Dataset entries
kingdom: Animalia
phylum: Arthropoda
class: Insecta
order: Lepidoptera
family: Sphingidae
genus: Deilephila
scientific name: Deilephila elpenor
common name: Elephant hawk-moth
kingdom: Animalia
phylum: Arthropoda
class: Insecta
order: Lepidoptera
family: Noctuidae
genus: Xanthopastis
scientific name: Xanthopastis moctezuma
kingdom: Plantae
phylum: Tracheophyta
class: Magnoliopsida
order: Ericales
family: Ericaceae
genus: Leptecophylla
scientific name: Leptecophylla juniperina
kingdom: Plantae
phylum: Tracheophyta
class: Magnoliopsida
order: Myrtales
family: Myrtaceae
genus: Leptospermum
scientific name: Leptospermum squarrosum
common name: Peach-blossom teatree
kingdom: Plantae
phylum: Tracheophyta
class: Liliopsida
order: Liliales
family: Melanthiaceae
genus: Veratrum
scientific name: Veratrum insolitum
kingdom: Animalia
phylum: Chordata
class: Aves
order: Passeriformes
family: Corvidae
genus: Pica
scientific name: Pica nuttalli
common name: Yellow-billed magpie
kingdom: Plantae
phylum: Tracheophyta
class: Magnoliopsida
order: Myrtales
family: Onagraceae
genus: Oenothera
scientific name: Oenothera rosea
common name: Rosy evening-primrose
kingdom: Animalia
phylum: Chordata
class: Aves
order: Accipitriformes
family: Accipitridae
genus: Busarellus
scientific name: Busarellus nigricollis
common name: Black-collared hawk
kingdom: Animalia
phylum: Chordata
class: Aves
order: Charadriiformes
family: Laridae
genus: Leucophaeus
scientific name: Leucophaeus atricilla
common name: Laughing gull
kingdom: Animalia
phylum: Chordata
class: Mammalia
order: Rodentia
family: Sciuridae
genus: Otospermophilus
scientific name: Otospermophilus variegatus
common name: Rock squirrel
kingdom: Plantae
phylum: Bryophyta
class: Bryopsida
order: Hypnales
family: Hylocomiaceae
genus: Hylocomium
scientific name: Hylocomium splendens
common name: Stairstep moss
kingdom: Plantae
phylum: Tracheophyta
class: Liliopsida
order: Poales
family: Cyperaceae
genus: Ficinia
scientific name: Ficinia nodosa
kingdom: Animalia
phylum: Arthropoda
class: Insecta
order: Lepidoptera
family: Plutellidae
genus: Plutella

- _YOUR GOAL_:
Replace "common name" with "vernacular name" in the stretch of rows from the line containing "order: Liliales" through the line containing "family: Sciuridae", and give those lines again with nothing else changed.

- _EXERCISE RESPONSE_:
order: Liliales
family: Melanthiaceae
genus: Veratrum
scientific name: Veratrum insolitum
kingdom: Animalia
phylum: Chordata
class: Aves
order: Passeriformes
family: Corvidae
genus: Pica
scientific name: Pica nuttalli
vernacular name: Yellow-billed magpie
kingdom: Plantae
phylum: Tracheophyta
class: Magnoliopsida
order: Myrtales
family: Onagraceae
genus: Oenothera
scientific name: Oenothera rosea
vernacular name: Rosy evening-primrose
kingdom: Animalia
phylum: Chordata
class: Aves
order: Accipitriformes
family: Accipitridae
genus: Busarellus
scientific name: Busarellus nigricollis
vernacular name: Black-collared hawk
kingdom: Animalia
phylum: Chordata
class: Aves
order: Charadriiformes
family: Laridae
genus: Leucophaeus
scientific name: Leucophaeus atricilla
vernacular name: Laughing gull
kingdom: Animalia
phylum: Chordata
class: Mammalia
order: Rodentia
family: Sciuridae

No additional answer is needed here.